Analyse

Warum Europa auch in Mali verteidigt wird

Französische Kampffahrzeuge in Mali

Französische Kampffahrzeuge in Mali

Ein Taliban-Terrorstaat, ein «Saharistan», vor der Haustüre Europas: Dieser Albtraum ist mit der Islamistenherrschaft in Nord-Mali plötzlich ziemlich real geworden.

Gleich zu Beginn der militärischen Intervention, mit der Frankreich die radikalen Islamisten in Mali zurückdrängen will, zeigten die «Gotteskrieger», wie gut sie bewaffnet sind: Sie schossen mit einer Boden-Luft-Rakete einen modernen französischen Helikopter ab. Und mit dem Überfall auf ein BP-Gasfeld im 1000 Kilometer entfernten Ostalgerien bewiesen sie, dass sie auch ziemlich gut organisiert sind.

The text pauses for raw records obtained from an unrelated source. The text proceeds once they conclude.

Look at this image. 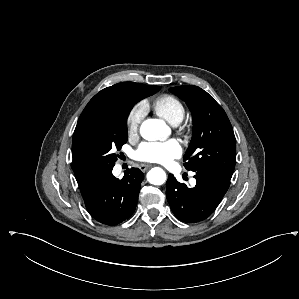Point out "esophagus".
Segmentation results:
<instances>
[{"label": "esophagus", "mask_w": 299, "mask_h": 299, "mask_svg": "<svg viewBox=\"0 0 299 299\" xmlns=\"http://www.w3.org/2000/svg\"><path fill=\"white\" fill-rule=\"evenodd\" d=\"M150 167H151V165H148V164H141V165L139 166V168H140V170H141L142 172H145V171L148 170Z\"/></svg>", "instance_id": "34e87169"}]
</instances>
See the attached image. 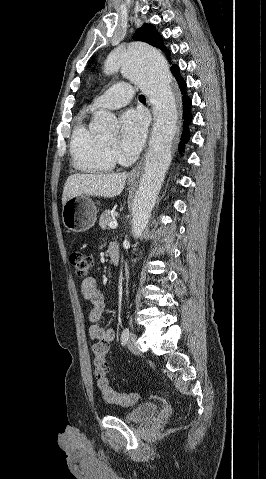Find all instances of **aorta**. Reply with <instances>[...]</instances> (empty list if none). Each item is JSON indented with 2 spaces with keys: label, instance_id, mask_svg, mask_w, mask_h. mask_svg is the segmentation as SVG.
Returning <instances> with one entry per match:
<instances>
[{
  "label": "aorta",
  "instance_id": "aorta-1",
  "mask_svg": "<svg viewBox=\"0 0 266 479\" xmlns=\"http://www.w3.org/2000/svg\"><path fill=\"white\" fill-rule=\"evenodd\" d=\"M118 69H122L124 75L145 93L153 105L154 113L149 150L131 202L132 234L134 238H139L148 225L171 163L178 110L172 89V75L167 61L158 50L142 42L117 47L107 57L104 71L112 74ZM92 128L99 133H113L117 131L118 124L113 114L100 111L94 116Z\"/></svg>",
  "mask_w": 266,
  "mask_h": 479
}]
</instances>
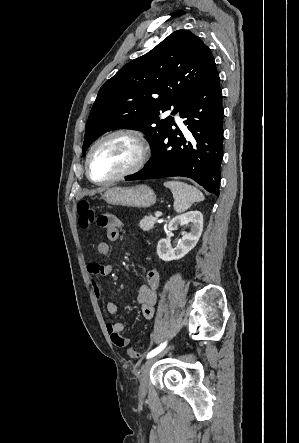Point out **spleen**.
I'll return each instance as SVG.
<instances>
[{
    "label": "spleen",
    "mask_w": 299,
    "mask_h": 443,
    "mask_svg": "<svg viewBox=\"0 0 299 443\" xmlns=\"http://www.w3.org/2000/svg\"><path fill=\"white\" fill-rule=\"evenodd\" d=\"M164 186L169 188L174 198V210L177 213L188 210L195 202H200L205 199L203 193L184 182L179 181H167L164 182Z\"/></svg>",
    "instance_id": "1"
}]
</instances>
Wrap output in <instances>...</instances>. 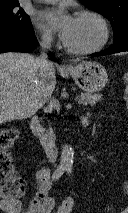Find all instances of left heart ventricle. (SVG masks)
Returning a JSON list of instances; mask_svg holds the SVG:
<instances>
[{
  "label": "left heart ventricle",
  "mask_w": 128,
  "mask_h": 213,
  "mask_svg": "<svg viewBox=\"0 0 128 213\" xmlns=\"http://www.w3.org/2000/svg\"><path fill=\"white\" fill-rule=\"evenodd\" d=\"M102 37L99 23L89 17L76 18L75 26L68 46L77 49L89 48L96 45Z\"/></svg>",
  "instance_id": "obj_1"
}]
</instances>
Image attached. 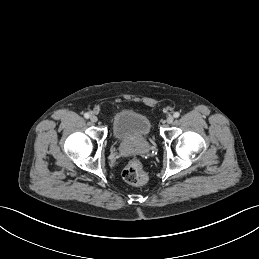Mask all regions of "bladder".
<instances>
[{
    "instance_id": "31cf9c89",
    "label": "bladder",
    "mask_w": 259,
    "mask_h": 259,
    "mask_svg": "<svg viewBox=\"0 0 259 259\" xmlns=\"http://www.w3.org/2000/svg\"><path fill=\"white\" fill-rule=\"evenodd\" d=\"M151 132L150 120L134 111H120L112 120V134L116 140H141Z\"/></svg>"
}]
</instances>
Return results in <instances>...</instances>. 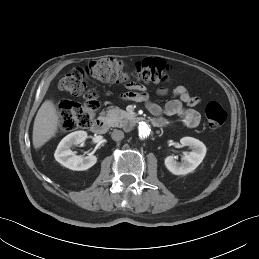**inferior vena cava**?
<instances>
[{
    "label": "inferior vena cava",
    "mask_w": 259,
    "mask_h": 259,
    "mask_svg": "<svg viewBox=\"0 0 259 259\" xmlns=\"http://www.w3.org/2000/svg\"><path fill=\"white\" fill-rule=\"evenodd\" d=\"M111 137L114 141H120L124 138V132L118 129H114Z\"/></svg>",
    "instance_id": "obj_1"
}]
</instances>
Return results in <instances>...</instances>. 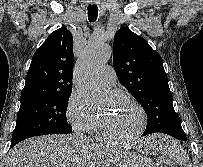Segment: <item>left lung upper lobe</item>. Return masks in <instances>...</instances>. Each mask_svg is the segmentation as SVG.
<instances>
[{
	"label": "left lung upper lobe",
	"mask_w": 203,
	"mask_h": 167,
	"mask_svg": "<svg viewBox=\"0 0 203 167\" xmlns=\"http://www.w3.org/2000/svg\"><path fill=\"white\" fill-rule=\"evenodd\" d=\"M113 66L122 85L147 114L144 135L158 132L185 135L173 107L163 60L144 38L121 27L114 38Z\"/></svg>",
	"instance_id": "left-lung-upper-lobe-1"
}]
</instances>
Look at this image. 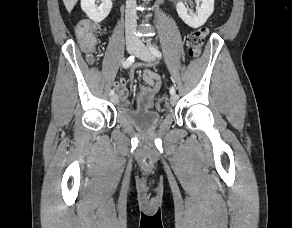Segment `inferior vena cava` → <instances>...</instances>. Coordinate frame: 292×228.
<instances>
[{"label":"inferior vena cava","mask_w":292,"mask_h":228,"mask_svg":"<svg viewBox=\"0 0 292 228\" xmlns=\"http://www.w3.org/2000/svg\"><path fill=\"white\" fill-rule=\"evenodd\" d=\"M136 0H126V10H125V34L126 40L139 42L136 36Z\"/></svg>","instance_id":"602c4592"}]
</instances>
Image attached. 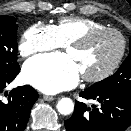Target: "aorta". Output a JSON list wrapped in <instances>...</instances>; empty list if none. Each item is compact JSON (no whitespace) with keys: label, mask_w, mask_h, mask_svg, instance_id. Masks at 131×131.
<instances>
[{"label":"aorta","mask_w":131,"mask_h":131,"mask_svg":"<svg viewBox=\"0 0 131 131\" xmlns=\"http://www.w3.org/2000/svg\"><path fill=\"white\" fill-rule=\"evenodd\" d=\"M57 110L62 115H69L74 110V103L70 98H62L57 104Z\"/></svg>","instance_id":"aorta-1"}]
</instances>
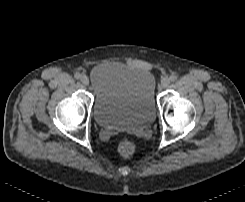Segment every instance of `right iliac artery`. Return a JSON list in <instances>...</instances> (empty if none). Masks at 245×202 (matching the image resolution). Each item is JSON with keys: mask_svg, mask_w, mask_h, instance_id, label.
<instances>
[{"mask_svg": "<svg viewBox=\"0 0 245 202\" xmlns=\"http://www.w3.org/2000/svg\"><path fill=\"white\" fill-rule=\"evenodd\" d=\"M74 77H75L76 79H80V78H81V74H80V73H75Z\"/></svg>", "mask_w": 245, "mask_h": 202, "instance_id": "1", "label": "right iliac artery"}]
</instances>
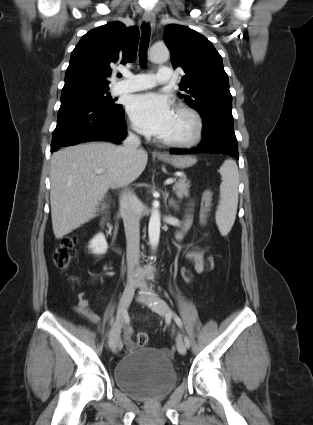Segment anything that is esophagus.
I'll return each instance as SVG.
<instances>
[{
	"instance_id": "34e87169",
	"label": "esophagus",
	"mask_w": 313,
	"mask_h": 425,
	"mask_svg": "<svg viewBox=\"0 0 313 425\" xmlns=\"http://www.w3.org/2000/svg\"><path fill=\"white\" fill-rule=\"evenodd\" d=\"M143 20L145 22H149L151 24L152 27L155 26V15L153 12L151 11H146L143 15ZM153 154L157 157H163L165 156L162 152L159 151H154Z\"/></svg>"
}]
</instances>
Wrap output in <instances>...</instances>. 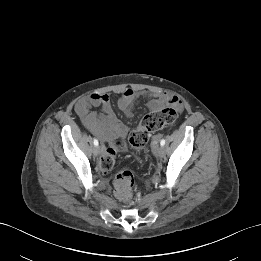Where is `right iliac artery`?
<instances>
[{
    "instance_id": "right-iliac-artery-1",
    "label": "right iliac artery",
    "mask_w": 261,
    "mask_h": 261,
    "mask_svg": "<svg viewBox=\"0 0 261 261\" xmlns=\"http://www.w3.org/2000/svg\"><path fill=\"white\" fill-rule=\"evenodd\" d=\"M93 143H94L95 146H98V144H99L97 139H94Z\"/></svg>"
}]
</instances>
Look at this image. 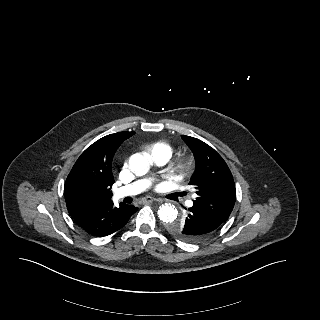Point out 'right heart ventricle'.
<instances>
[{
  "mask_svg": "<svg viewBox=\"0 0 320 320\" xmlns=\"http://www.w3.org/2000/svg\"><path fill=\"white\" fill-rule=\"evenodd\" d=\"M146 151L150 156L160 153H164L170 156L172 154V147L165 141H157L148 144L146 146Z\"/></svg>",
  "mask_w": 320,
  "mask_h": 320,
  "instance_id": "right-heart-ventricle-1",
  "label": "right heart ventricle"
}]
</instances>
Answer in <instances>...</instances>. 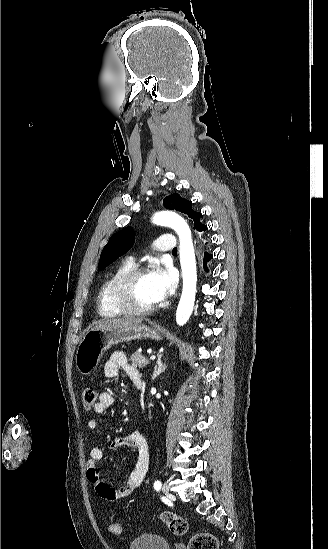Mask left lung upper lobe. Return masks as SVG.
I'll return each mask as SVG.
<instances>
[{"instance_id":"1","label":"left lung upper lobe","mask_w":328,"mask_h":549,"mask_svg":"<svg viewBox=\"0 0 328 549\" xmlns=\"http://www.w3.org/2000/svg\"><path fill=\"white\" fill-rule=\"evenodd\" d=\"M163 204L167 209L187 214L194 221V229H197L199 232L207 230V226L200 223L201 213L195 212L192 209L191 201L182 198L179 194H171L164 198ZM134 240L135 236L130 227H126L111 236L102 250L98 269H104L121 255L125 254L133 246Z\"/></svg>"}]
</instances>
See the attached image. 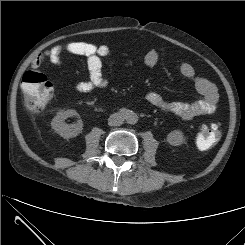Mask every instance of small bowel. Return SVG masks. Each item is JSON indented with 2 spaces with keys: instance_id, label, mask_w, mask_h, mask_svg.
<instances>
[{
  "instance_id": "1",
  "label": "small bowel",
  "mask_w": 245,
  "mask_h": 245,
  "mask_svg": "<svg viewBox=\"0 0 245 245\" xmlns=\"http://www.w3.org/2000/svg\"><path fill=\"white\" fill-rule=\"evenodd\" d=\"M80 55L86 58L89 78L86 81L76 84L77 92H87L96 88L106 87L107 79L102 73V60L110 55L109 47L105 45L97 46L87 42L71 41L56 45L45 52L39 54L33 61V66L38 67L45 62H50L54 66L62 65V54ZM159 53L150 50L145 55V63L149 67H154L159 61ZM180 74L194 83L199 94L197 100L191 102H168L159 94H148V102L163 112L176 115L182 120L210 114L218 106L219 96L215 85L208 79L198 76L194 67L189 63H182L179 67Z\"/></svg>"
}]
</instances>
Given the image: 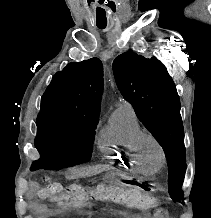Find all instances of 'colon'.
<instances>
[{
    "label": "colon",
    "mask_w": 211,
    "mask_h": 218,
    "mask_svg": "<svg viewBox=\"0 0 211 218\" xmlns=\"http://www.w3.org/2000/svg\"><path fill=\"white\" fill-rule=\"evenodd\" d=\"M44 198L54 202L82 203L88 199L111 201L125 206L148 209L158 205V199L149 189L138 185H107L94 187L71 184L63 186L47 179L46 186L41 189Z\"/></svg>",
    "instance_id": "5ec220e1"
}]
</instances>
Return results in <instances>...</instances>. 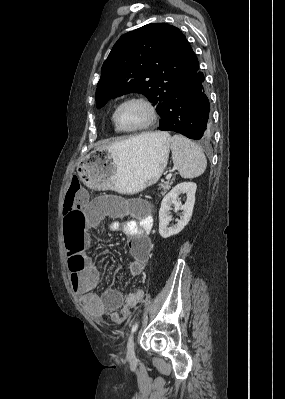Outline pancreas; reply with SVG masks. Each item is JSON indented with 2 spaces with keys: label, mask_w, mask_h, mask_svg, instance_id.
Wrapping results in <instances>:
<instances>
[{
  "label": "pancreas",
  "mask_w": 285,
  "mask_h": 399,
  "mask_svg": "<svg viewBox=\"0 0 285 399\" xmlns=\"http://www.w3.org/2000/svg\"><path fill=\"white\" fill-rule=\"evenodd\" d=\"M173 184V180L166 181L164 183H161L159 186V189H162L161 194L164 195L167 190L170 189L171 185Z\"/></svg>",
  "instance_id": "cf45deb5"
}]
</instances>
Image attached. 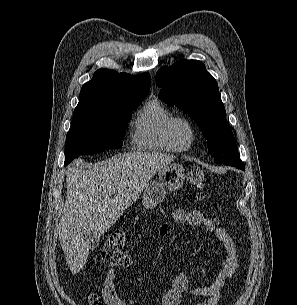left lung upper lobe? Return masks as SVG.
Wrapping results in <instances>:
<instances>
[{"instance_id": "obj_1", "label": "left lung upper lobe", "mask_w": 297, "mask_h": 305, "mask_svg": "<svg viewBox=\"0 0 297 305\" xmlns=\"http://www.w3.org/2000/svg\"><path fill=\"white\" fill-rule=\"evenodd\" d=\"M156 84L163 87L160 99L196 121L216 163L244 170L217 82L201 61L180 60L172 67H162L156 75Z\"/></svg>"}]
</instances>
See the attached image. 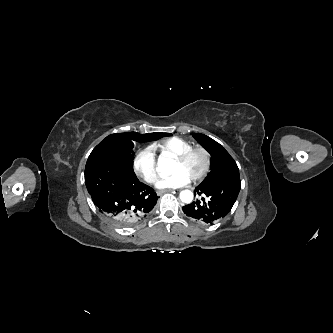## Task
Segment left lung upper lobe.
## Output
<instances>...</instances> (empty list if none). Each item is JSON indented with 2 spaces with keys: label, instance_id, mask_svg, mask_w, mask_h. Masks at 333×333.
<instances>
[{
  "label": "left lung upper lobe",
  "instance_id": "left-lung-upper-lobe-1",
  "mask_svg": "<svg viewBox=\"0 0 333 333\" xmlns=\"http://www.w3.org/2000/svg\"><path fill=\"white\" fill-rule=\"evenodd\" d=\"M191 134L212 156L211 171L200 185L208 186L222 179L239 177V169L236 162L222 145L204 134Z\"/></svg>",
  "mask_w": 333,
  "mask_h": 333
}]
</instances>
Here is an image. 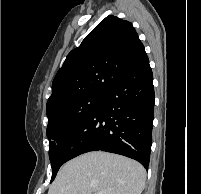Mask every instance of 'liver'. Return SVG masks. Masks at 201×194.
Returning <instances> with one entry per match:
<instances>
[{"instance_id":"liver-1","label":"liver","mask_w":201,"mask_h":194,"mask_svg":"<svg viewBox=\"0 0 201 194\" xmlns=\"http://www.w3.org/2000/svg\"><path fill=\"white\" fill-rule=\"evenodd\" d=\"M145 179L146 171L137 161L95 151L64 164L48 194H141Z\"/></svg>"}]
</instances>
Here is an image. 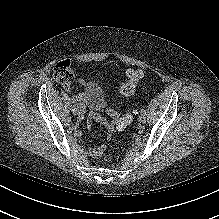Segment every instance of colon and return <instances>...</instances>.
I'll use <instances>...</instances> for the list:
<instances>
[{
	"instance_id": "colon-1",
	"label": "colon",
	"mask_w": 219,
	"mask_h": 219,
	"mask_svg": "<svg viewBox=\"0 0 219 219\" xmlns=\"http://www.w3.org/2000/svg\"><path fill=\"white\" fill-rule=\"evenodd\" d=\"M54 79L63 85H69L74 79V70L70 60H62L58 62L53 69ZM141 78V72L138 70H130L127 79L121 83L120 92L125 96H130L134 93L137 83ZM135 109L133 106L127 108L121 117H116L113 114V120L108 125V130L116 129L118 132H123L133 121ZM94 113L89 116V124L94 119Z\"/></svg>"
}]
</instances>
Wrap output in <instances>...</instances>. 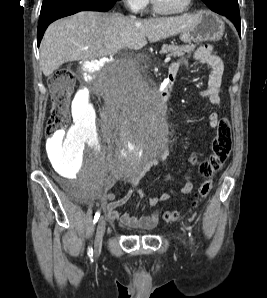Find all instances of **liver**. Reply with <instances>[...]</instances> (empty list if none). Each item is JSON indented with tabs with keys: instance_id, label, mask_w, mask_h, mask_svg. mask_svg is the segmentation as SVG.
Instances as JSON below:
<instances>
[{
	"instance_id": "liver-1",
	"label": "liver",
	"mask_w": 267,
	"mask_h": 298,
	"mask_svg": "<svg viewBox=\"0 0 267 298\" xmlns=\"http://www.w3.org/2000/svg\"><path fill=\"white\" fill-rule=\"evenodd\" d=\"M197 15L136 19L119 13L82 11L53 22L40 46L41 68L50 76L62 64L112 56L122 49H141L149 42L192 28Z\"/></svg>"
}]
</instances>
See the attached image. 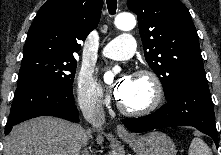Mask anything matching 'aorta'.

Westliche Geheimdienste glauben, dass die Islamisten in Mali Hunderte Boden-Luft-Raketen in ihrer Hand haben, die sie zusammen mit anderen modernen Kriegsgeräten aus den Waffenlagern des libyschen Ex-Diktators Muammar Gaddafi plünderten. Dazu sollen von der Schulter abzuschiessende, wärmegeleitete russische SA-7-Raketen gehören. Sie eignen sich besonders gut dafür, tief fliegende Helikopter oder auch Flugzeuge anzugreifen. Diese Geschosse könnten in Flughafen-Nähe auch auf Passagiermaschinen abgefeuert werden, warnen amerikanische Anti-Terror-Experten. Die ganze Sahara-Region habe sich «in ein Pulverfass verwandelt», sagte Mohamed Bazoum, der Aussenminister Nigers, das im Osten an Mali grenzt.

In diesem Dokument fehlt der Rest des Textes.